1. This work was a co-production with the Knowledge Network educational channel in British Columbia. See Karen Knights' text for a more detailed discussion of this tape.
2. Paul Ricoeur states that human time is both a fictional rewriting of history and an historical rewriting of fiction. See Temps et Récit, 3 vols., Paris: Éditions du Seuil, 1982-85.
3. See Jacques Lacan, Écrits I and Écrits II, Paris: Éditions du Seuil, 1966.
4. Ricoeur, vol. 3, p. 226.
5. Margaret Morse, "Talk, Talk, Talk" Screen, 26:2 (Mar./Apr. 1985), p. 15.
6. Donald Horton and Richard R. Wohl, "Mass Communications and Parasocial Interaction: Observation on Intimacy at a Distance," in Inter/Media, Oxford University Press, 1979, pp.32-55.

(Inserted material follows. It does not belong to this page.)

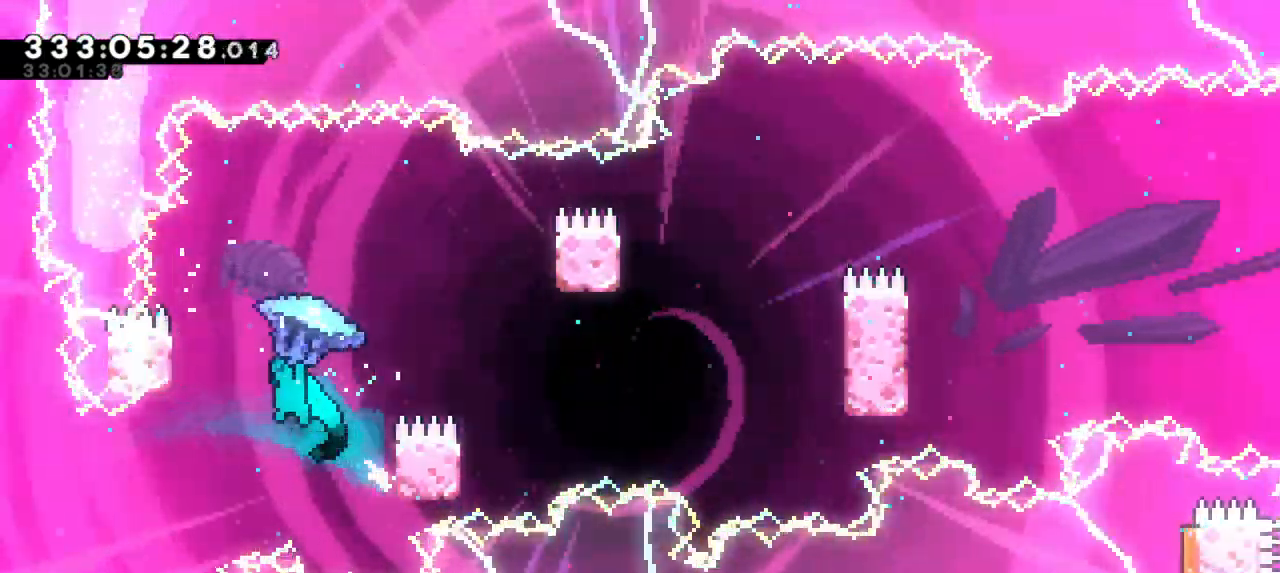
{"keys": ["grab", "jump2", "right"], "events": [[133, "jump2", "up"], [216, "left", "up"], [233, "right", "down"], [283, "jump2", "down"]]}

7.Charlotte Grundson, "Crossroads: Notes on Soap Opera," in Regarding Television, The American Film Institute, 1983, pp. 77-83.
8. Ricoeur, vol. 3, pp. 300s01, in the chapter entitled Vers une herméneutique de la conscience historique.
9. Ricoeur, vol. 3, p. 301.
10. Ricoeur, vol. 3, p. 332.
11. See Paul Zumthor, Introduction à la poésie orale, Paris: Éditions du Seuil, 1983.
12. Zumthor, p. 34.
13. Ricoeur, vol. 3, p. 322.
14. Ricoeur, vol. 3, p. 303.
15. Jean-François Lyotard, La condition postmoderne: rapport sur le savoir, Paris: Éditions de Minuit, 1979, p.7.